Performance-based comparison of Xue and Yamada–Ota models of ternary hybrid nanofluid flow over a slendering stretching sheet with activation energy and melting phenomena

Abstract

The practical applications of current model include materials science, heat exchangers, renewable energy, nanotechnology, manufacturing, medical treatments, and environmental engineering. Insights gained from this study could enhance material design, improve heat transfer efficiency in various systems, optimize energy conversion processes, and contribute to advancements in nanotechnology, medical therapies, and engineering design. In this investigation, melting heat transmission and non-uniform heat generation features of ternary hybrid nanofluid flow over a slender stretched sheet are examined. This proposed model goal is to compare the effectiveness of the well-known ternary hybrid nanofluid models Xue and Yamada-Ota. Utilized is a ternary hybrid nanofluid made up of titanium oxide (TiO2), aluminum oxide (Al2O3), cobalt iron oxide (CoFe2O4), and Ethylene glycol (C2H6O2) as the base fluid. The course leading equations are transformed using appropriate similarity variables, and the following equations are then mathematically solved using the shooting approach (bvp4c).
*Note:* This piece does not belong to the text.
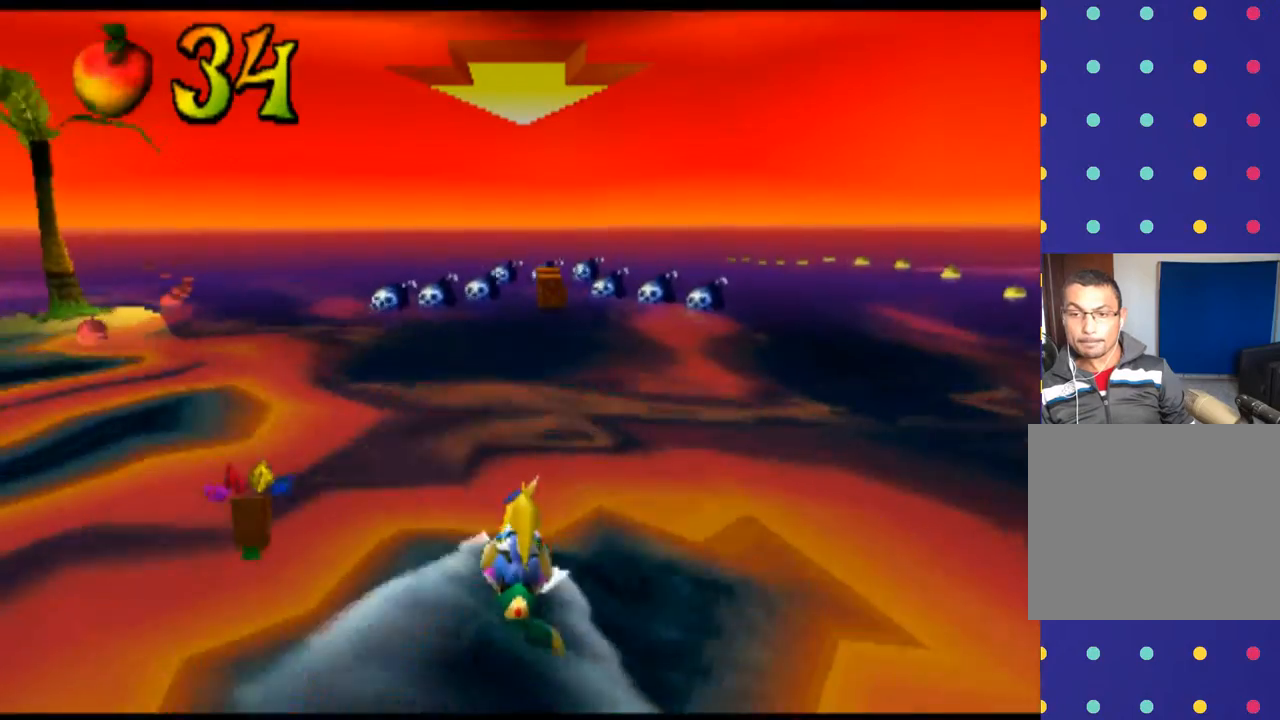
{"buttons": [], "left_stick": "center", "events": [[133, "CROSS", "down"], [300, "CROSS", "up"]]}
The impacts of some physical parameters on the typical profiles (concentration, velocity and thermal) are explained using the Xue and Yamada-Ota models. Additionally, the same parameters are used to explore the mass and heat transfer rates, and the results are shown in tabular format. For higher values of wall thickness parameter, the velocity and thermal profiles enhance. It also reduces the rates of mass and heat transmission. The Yamada-Ota model outperforms the Xue ternary hybrid nanofluid model in terms of heat and mass transfer efficiency.